• **Extract**:
☆ ☆ ☆ ☆ ☆

As Wikipedia tries to encourage contributions by academic experts and seeks collaborations with academic and cultural institutions, two examples reported last week illustrated that one of the most popular forms of such contributions seems to be enriching Wikipedia or Commons with links to one's own website.

In a letter to The Guardian, responding to an editorial that had called "academics serious about public erudition" to contribute their expertise to Wikipedia (see below), three UK professors from "an independent network of nearly 300 historians" wrote that they had "discussed the pros and cons" of doing so, and "decided to insert links in the references of Wikipedia entries" to their own website, "The result was startling: a few dozen links increased visitors from Wikipedia to H&P significantly, moving the online encyclopedia from below 10th to the third most popular source of traffic to our site. We intend to continue embedding links to our papers in relevant Wikipedia entries."

And as reported by Inside Higher Ed, librarians from the University of Houston described at the annual meeting of the Association of College and Research Libraries "how they had recently enlisted a student, Danielle Elder, to evangelize the content of their Digital Library on Wikipedia, the eighth most popular website in the world ... Wikipedia quickly became the No. 1 driver of web traffic to Houston's online collections, surpassing both Google and the university's home page." For example, the student contributed to the article about former US president George H. W. Bush, adding a link to a photograph showing Bush shaking hands with former University of Houston chancellor Philip G. Hoffman.

☆ ☆ ☆ ☆ ☆

• **Items**:

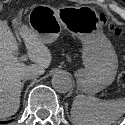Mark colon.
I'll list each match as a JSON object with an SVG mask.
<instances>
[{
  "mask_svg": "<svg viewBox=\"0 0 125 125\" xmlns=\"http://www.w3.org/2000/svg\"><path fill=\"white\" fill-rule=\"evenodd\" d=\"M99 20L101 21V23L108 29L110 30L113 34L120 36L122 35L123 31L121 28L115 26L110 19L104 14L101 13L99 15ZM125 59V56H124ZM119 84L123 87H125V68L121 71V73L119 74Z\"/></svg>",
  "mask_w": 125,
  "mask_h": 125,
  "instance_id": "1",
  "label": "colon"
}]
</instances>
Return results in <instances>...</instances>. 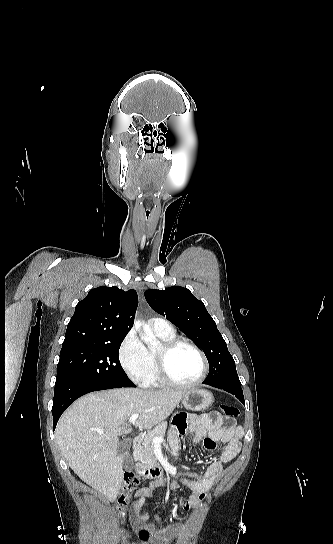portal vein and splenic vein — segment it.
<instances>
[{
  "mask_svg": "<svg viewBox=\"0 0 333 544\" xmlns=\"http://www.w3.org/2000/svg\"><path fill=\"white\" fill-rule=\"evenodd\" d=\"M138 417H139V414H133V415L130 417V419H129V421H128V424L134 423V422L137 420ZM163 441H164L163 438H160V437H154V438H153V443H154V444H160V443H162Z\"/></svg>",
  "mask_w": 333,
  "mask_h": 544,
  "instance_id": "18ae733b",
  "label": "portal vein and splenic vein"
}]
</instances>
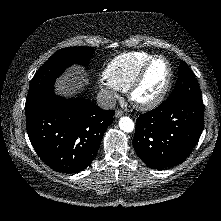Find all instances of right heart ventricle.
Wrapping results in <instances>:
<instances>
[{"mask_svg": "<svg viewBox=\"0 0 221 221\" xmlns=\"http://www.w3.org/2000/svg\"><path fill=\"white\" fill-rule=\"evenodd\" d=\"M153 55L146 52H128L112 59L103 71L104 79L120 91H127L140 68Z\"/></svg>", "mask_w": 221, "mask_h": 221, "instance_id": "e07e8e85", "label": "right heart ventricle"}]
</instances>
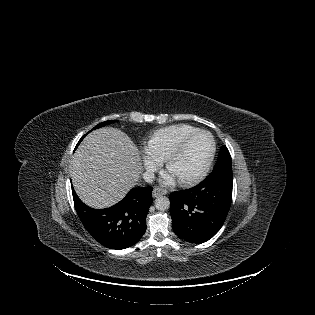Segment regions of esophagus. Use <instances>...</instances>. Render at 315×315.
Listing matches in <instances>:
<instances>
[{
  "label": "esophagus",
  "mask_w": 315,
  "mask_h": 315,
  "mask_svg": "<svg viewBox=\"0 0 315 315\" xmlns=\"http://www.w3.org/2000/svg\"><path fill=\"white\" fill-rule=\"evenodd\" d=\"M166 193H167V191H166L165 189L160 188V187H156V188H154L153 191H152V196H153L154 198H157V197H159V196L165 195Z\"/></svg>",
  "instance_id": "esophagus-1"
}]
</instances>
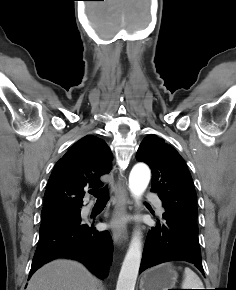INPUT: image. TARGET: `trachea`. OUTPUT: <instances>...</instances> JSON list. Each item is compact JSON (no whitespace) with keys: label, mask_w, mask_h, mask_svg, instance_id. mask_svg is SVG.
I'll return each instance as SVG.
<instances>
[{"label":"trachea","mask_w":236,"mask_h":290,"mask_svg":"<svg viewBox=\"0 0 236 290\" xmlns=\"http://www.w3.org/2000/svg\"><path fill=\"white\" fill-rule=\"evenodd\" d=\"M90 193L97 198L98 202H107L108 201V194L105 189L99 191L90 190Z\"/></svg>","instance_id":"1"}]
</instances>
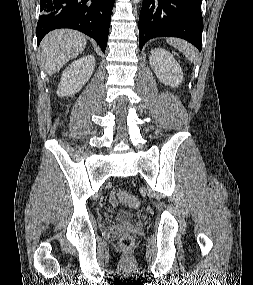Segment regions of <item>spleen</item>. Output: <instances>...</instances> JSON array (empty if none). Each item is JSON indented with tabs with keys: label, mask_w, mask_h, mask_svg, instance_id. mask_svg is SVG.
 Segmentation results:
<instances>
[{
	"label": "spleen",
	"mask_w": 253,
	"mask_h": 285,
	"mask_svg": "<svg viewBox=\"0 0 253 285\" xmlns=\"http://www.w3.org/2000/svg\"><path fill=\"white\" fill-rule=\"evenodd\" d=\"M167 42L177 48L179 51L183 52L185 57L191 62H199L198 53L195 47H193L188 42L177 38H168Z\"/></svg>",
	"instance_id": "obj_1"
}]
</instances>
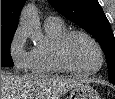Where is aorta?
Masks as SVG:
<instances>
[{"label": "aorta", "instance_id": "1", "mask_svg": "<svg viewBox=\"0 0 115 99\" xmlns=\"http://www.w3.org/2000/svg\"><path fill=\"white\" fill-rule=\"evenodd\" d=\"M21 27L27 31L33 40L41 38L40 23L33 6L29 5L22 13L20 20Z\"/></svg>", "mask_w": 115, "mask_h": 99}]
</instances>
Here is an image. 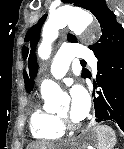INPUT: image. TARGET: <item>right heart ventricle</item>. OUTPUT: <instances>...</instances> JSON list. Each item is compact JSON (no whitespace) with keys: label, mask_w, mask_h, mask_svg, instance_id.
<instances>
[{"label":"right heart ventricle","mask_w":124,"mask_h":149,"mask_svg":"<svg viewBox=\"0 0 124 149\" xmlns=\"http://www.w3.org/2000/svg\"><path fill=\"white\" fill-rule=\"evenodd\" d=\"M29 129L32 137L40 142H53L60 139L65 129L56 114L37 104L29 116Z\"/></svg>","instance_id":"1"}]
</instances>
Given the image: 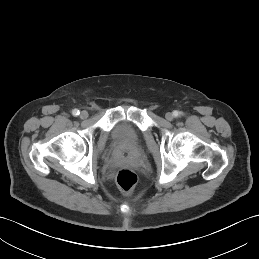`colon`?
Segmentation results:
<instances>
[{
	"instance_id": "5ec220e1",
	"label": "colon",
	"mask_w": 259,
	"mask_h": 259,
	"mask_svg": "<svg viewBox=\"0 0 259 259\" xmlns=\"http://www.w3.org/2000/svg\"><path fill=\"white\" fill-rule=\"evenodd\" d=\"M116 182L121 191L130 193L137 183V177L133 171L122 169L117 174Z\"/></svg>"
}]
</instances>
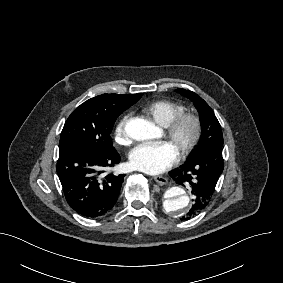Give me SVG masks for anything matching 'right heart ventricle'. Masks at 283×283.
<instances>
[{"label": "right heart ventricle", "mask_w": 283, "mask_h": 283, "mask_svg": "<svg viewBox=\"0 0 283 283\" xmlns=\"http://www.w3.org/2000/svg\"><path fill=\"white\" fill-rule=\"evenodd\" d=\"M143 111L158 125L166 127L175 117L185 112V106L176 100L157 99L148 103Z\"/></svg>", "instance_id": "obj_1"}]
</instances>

☆ ☆ ☆ ☆ ☆

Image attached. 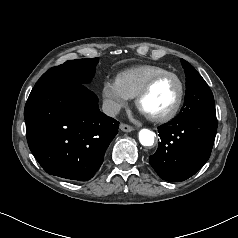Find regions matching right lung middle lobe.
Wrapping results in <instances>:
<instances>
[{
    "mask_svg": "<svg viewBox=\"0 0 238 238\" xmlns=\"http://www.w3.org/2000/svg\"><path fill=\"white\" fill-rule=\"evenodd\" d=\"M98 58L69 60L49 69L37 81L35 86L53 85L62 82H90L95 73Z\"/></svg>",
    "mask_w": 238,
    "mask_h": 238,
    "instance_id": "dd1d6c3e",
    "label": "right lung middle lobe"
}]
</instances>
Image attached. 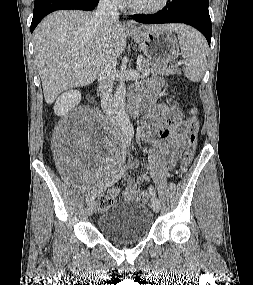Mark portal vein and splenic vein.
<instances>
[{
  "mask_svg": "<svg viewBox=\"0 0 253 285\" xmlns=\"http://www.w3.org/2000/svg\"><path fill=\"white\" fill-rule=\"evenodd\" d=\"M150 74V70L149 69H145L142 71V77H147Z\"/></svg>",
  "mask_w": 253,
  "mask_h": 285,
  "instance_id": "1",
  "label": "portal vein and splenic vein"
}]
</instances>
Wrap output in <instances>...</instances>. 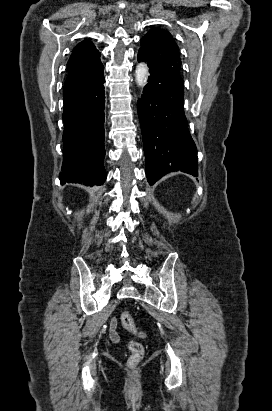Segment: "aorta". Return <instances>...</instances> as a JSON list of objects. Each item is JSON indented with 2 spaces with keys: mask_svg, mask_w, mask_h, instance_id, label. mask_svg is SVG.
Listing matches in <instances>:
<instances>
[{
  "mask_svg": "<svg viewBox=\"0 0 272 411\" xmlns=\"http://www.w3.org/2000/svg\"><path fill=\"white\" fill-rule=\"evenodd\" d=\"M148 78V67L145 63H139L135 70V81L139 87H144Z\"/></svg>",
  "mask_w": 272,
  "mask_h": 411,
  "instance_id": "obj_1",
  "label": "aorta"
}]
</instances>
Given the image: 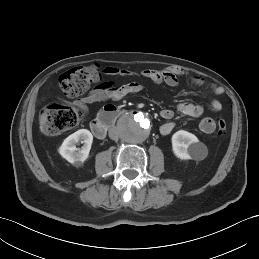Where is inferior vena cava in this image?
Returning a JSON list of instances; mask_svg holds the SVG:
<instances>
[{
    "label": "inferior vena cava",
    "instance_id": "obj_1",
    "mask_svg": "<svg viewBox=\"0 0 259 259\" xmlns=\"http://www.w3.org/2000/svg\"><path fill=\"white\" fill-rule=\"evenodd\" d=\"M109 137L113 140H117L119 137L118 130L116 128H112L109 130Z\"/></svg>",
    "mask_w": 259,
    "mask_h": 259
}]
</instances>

☆ ☆ ☆ ☆ ☆

• **Direction**:
In the extract on academics adding links to Wikipedia, where did Wikipedia rank as a source of traffic to the historians' site after they inserted links?

• **Result of this exercise**:
It moved from below 10th to the third most popular source of traffic to their site.